Charles coached against Jane on the JV level while at Grand Rapids Christian. “She has a way of looking through all that clutter and exploring the more authentic inner workings of the kid as a human and young adult,” he says.
“On more than one occasion, I expressed to Pat Williams that I wished I had such a dedicated and faithful assistant as she has in Jane,” says Erin Fouty, formerly coach at NorthPointe Christian. “She has been there every step of the way for a long time. Even when we would run summer events with some of their athletes joining ours, she would often be there on her own time just to watch and encourage. It’s amazing how many of these great programs are fortunate enough to have consistency in that all important position. Jane has provided that in spades for Pat and GRCC.”
“She’s a hoot to spend time with and we always end up laughing a lot when we get together,” continues Erin. “This award couldn’t have happened to a greater lady.”
Kevin McGuffie graduated as a two-sport athlete – basketball and tennis – from Fraser High School in 1999. He started playing tennis at Lee O’Byran’s (Hall of Fame, Class of 1995) summer camp just before his freshman year. He loved it so much that he helped out at the camp the following year. “That is where I started to develop my love for coaching and teaching,” he says.
Kevin played basketball for two years at Rochester College before returning to his alma mater to assist with the varsity basketball team. He became the head JV coach in 2005 but couldn’t stay away from the other game he loves. In 2008-2009, he started to assist varsity coach Greg Dalida.
Greg is grateful.
“Since earning his USPTA teaching certificate, Kevin has quickly used the knowledge that he has gained to better all tennis players at Fraser High School,” he says. “Every day, Kevin is able to bring a focused, determined effort to make all of our players better on the court. He is always trying new drills and new progressions, and modifying old drills to make them better.”
Greg also credits Kevin as a role model. “He is setting a great example of being a life-long learner and tennis player. He has attended as many teaching clinics as possible so that he can bring the information back to our program and help our kids reach the next level of their development. The clinics that he has been to thus far have resulted in numerous changes to our ‘standard’ practice plans. These changes have all been for the better for the level of play we see from the kids at all levels of our teams.”

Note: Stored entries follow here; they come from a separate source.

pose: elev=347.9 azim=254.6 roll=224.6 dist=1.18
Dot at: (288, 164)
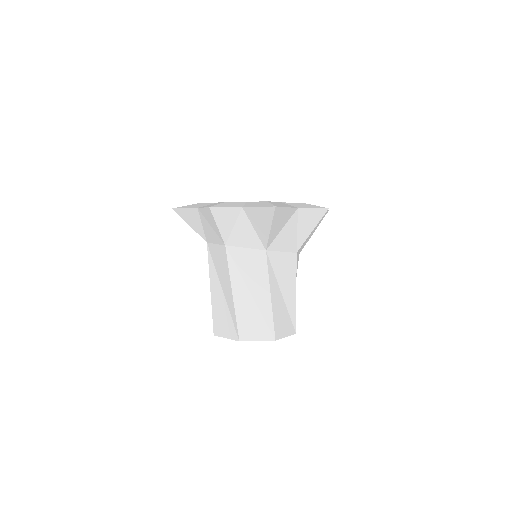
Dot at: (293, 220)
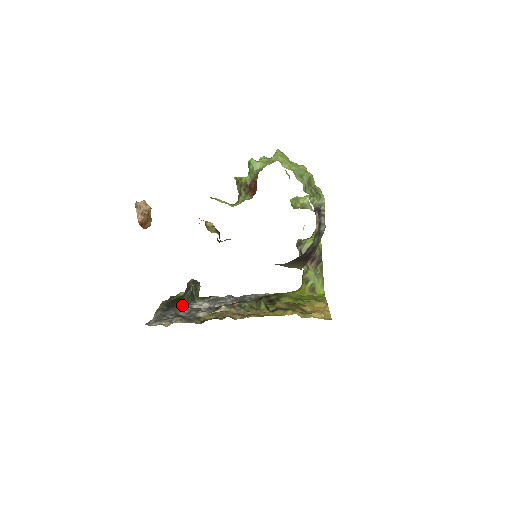
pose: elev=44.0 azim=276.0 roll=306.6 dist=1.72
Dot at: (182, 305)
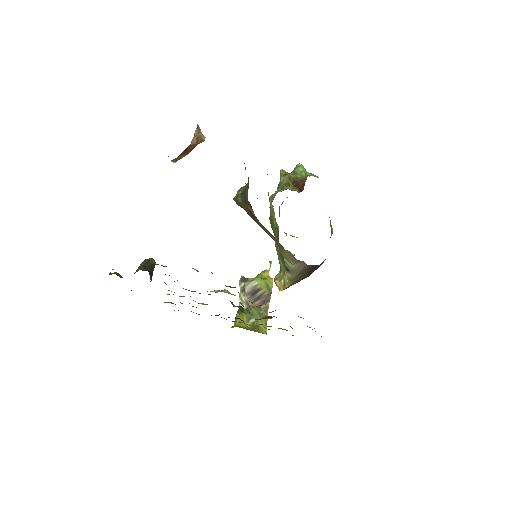
Dot at: occluded
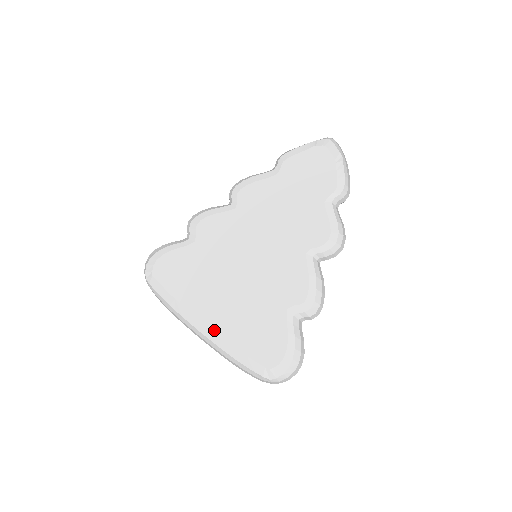
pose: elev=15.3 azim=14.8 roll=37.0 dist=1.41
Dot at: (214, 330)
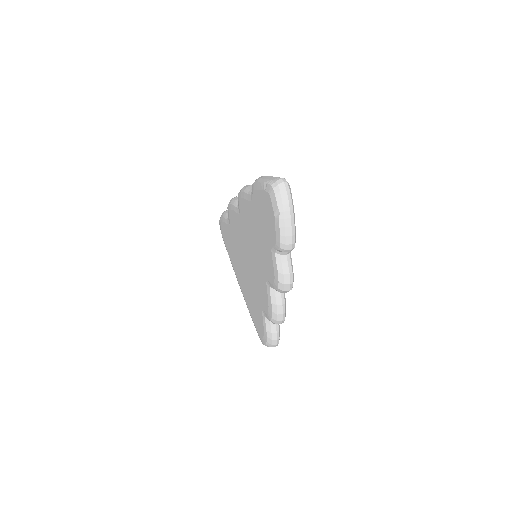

Note the all levels reference. “On top of being responsible for the 26 girls that made our JV team this season, Kevin also was an active participant in every varsity practice and was at all varsity tournaments, coaching our team, says Greg. “His effort, dedication, and knowledge are shining examples of what great coaching and dedication looks like.”
“Just talking with him about tennis and how to teach a skill, you can hear and feel the passion he has for teaching the game,” says Greg. This enthusiasm extends to the summer. “He has played a major role in the development and implementation of a 10-under program for Warren Recreation Center that started up this past winter. He has plans to continue working with the 10-under in Warren as well as lend his wealth of knowledge to the Fraser recreation program and its 10-under program.”What Greg has in Kevin is an experienced coach in two sports who is passionate enough about tennis to pursue a career at Rochester Lifetime teaching the sport. He attends clinics and studies the game: how to play it and how to teach the playing of it. “Our teams are truly lucky to have a person as knowledgeable and dedicated as Coach McGuffie to be leading them on their tennis journeys,” says Greg.